Un esempio importante è costituito dal lago artificiale di Occhito, al confine tra Molise e Puglia: la superficie della sua diga è calata di 8 metri rispetto al 2023. Sempre in Puglia si è registrato un deficit di 160 milioni di metri cubi di acqua, mentre in Calabria si è arrivati ad un deficit di 180 milioni di metri cubi. Sempre secondo i dati Ispra, se calcoliamo il deficit nazionale, nel 2022 è stato raggiunto il minimo storico con un calo di disponibilità idrica di 67 miliardi di metri cubi.

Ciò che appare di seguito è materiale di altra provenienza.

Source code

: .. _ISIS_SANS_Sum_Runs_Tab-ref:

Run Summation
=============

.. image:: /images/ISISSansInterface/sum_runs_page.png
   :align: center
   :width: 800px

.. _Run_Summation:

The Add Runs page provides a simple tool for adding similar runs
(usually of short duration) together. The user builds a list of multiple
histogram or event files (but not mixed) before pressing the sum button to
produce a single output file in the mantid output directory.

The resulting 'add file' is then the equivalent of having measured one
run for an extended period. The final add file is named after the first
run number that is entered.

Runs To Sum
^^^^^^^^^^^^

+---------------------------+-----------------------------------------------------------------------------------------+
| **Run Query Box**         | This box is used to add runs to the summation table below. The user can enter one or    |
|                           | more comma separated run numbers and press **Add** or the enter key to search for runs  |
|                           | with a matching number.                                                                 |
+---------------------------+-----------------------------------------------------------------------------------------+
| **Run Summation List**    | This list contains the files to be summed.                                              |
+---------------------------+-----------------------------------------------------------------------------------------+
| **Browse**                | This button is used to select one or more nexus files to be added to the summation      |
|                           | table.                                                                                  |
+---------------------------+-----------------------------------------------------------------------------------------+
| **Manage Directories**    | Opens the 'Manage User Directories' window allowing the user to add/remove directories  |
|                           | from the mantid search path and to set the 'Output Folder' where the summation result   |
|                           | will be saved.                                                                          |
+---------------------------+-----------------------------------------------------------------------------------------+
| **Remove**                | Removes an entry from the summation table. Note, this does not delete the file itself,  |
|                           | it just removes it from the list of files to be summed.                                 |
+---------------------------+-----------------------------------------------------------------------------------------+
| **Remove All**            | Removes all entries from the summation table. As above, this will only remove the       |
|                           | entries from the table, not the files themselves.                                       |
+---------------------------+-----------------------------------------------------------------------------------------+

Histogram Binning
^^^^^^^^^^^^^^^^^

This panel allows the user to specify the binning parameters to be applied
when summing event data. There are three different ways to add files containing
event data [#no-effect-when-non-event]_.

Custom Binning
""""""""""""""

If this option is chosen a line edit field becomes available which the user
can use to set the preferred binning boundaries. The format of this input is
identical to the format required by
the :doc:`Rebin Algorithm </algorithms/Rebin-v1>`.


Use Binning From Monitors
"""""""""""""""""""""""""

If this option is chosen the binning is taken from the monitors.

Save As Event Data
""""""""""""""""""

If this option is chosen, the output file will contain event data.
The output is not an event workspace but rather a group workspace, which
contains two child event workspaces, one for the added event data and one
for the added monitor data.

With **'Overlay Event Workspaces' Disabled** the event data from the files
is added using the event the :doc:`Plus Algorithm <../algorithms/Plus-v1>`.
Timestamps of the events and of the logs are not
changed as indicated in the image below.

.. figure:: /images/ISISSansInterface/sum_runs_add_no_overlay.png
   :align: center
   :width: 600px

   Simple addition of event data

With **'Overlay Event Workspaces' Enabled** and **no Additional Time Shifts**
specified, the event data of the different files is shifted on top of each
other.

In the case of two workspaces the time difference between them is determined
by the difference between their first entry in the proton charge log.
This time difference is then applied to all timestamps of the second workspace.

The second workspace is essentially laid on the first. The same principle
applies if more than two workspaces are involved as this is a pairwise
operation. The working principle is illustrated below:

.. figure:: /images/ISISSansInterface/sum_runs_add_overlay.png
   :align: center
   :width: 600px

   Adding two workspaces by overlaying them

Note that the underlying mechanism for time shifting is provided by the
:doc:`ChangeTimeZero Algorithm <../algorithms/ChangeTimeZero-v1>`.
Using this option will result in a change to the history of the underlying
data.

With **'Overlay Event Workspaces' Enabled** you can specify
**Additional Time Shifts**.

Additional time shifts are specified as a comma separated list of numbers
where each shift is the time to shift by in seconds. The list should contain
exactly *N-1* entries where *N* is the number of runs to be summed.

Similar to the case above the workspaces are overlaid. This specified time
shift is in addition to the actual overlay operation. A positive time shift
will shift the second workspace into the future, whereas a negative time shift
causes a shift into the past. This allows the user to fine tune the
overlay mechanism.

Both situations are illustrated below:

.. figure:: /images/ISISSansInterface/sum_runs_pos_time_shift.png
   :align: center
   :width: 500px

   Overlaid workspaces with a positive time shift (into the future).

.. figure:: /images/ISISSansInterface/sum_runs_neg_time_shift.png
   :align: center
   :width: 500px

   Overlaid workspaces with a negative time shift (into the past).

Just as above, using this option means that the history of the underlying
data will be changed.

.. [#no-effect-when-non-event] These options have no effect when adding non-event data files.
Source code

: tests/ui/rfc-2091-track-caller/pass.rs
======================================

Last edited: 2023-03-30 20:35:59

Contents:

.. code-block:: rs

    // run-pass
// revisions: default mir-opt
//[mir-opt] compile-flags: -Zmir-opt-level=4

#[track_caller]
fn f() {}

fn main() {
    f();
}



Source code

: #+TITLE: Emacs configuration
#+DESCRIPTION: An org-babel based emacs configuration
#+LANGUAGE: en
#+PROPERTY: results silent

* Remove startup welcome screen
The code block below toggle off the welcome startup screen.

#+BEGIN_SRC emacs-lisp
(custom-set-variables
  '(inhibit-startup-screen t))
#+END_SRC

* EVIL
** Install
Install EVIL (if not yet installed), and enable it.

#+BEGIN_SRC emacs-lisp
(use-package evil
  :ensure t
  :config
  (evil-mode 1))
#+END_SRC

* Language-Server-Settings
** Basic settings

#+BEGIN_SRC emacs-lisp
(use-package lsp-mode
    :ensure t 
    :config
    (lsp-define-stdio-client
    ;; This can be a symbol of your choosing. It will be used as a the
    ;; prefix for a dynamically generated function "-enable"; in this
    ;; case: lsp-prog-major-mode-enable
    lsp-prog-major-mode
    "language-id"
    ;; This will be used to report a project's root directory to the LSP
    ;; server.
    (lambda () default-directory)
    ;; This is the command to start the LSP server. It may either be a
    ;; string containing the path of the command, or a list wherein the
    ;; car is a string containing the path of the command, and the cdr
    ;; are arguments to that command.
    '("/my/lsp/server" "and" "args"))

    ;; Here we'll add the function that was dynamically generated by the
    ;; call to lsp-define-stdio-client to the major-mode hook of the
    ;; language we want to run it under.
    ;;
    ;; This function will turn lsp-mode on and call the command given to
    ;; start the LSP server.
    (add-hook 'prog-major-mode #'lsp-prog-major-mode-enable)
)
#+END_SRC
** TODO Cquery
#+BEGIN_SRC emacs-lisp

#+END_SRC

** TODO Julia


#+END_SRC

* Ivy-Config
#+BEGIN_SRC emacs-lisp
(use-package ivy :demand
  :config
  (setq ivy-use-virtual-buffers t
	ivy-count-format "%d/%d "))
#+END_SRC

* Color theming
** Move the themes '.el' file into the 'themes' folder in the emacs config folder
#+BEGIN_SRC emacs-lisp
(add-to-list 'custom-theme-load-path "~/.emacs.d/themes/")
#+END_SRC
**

ANBI: ci vuole cultura della risorsa

I dati dell’ANBI (Associazione Nazionale Consorzi di gestione e tutela del territorio e acque irrigue) ricordano che circa il 70% della superficie della Sicilia, colpita quest’anno da una drammatica siccità (dal razionamento idrico all’abbattimento di capi animali per l’impossibilità di garantirne la sopravvivenza) presenta un grado medio-alto di vulnerabilità ambientale; seguono il Molise (58%), la Puglia (57%), e la Basilicata (55%). Sei regioni (Sardegna, Marche, Emilia Romagna, Umbria, Abruzzo e Campania) presentano una percentuale di territorio a rischio desertificazione, compresa fra il 30% e il 50%, mentre altre 7 (Calabria, Toscana, Friuli Venezia Giulia, Lazio, Lombardia, Veneto e Piemonte) sono fra il 10% ed il 25%.

 

Insomma, è necessario cambiare mentalità e obiettivi, come aumentare la manutenzione delle dighe, con 1,47 miliardi di metri cubi di acqua che oggi non possono essere raccolti perché i bacini artificiali con ricolmi di terra. In forte mancanza è anche in settore delle infrastrutture, con solo l’11% di acqua piovana raccolta. È ancora troppo debole il tema dell’innovazione: troppo scarso è il riutilizzo delle acque reflue e la desalinizzazione dell’acqua di mare, l’utilizzo di intelligenza artificiale, algoritmi e satelliti per consigli agricoli come la quantità e tempistiche di utilizzo dell’acqua per l’irrigazione del terreno. E infine, cosa forse più importante, è una bassissima cultura della risorsa, che non riguarda solo l’utilizzo dell’acqua, ma anche del terreno agricolo, delle foreste e di tutti quegli ecosistemi che favoriscono la prosperità dei nostri territori.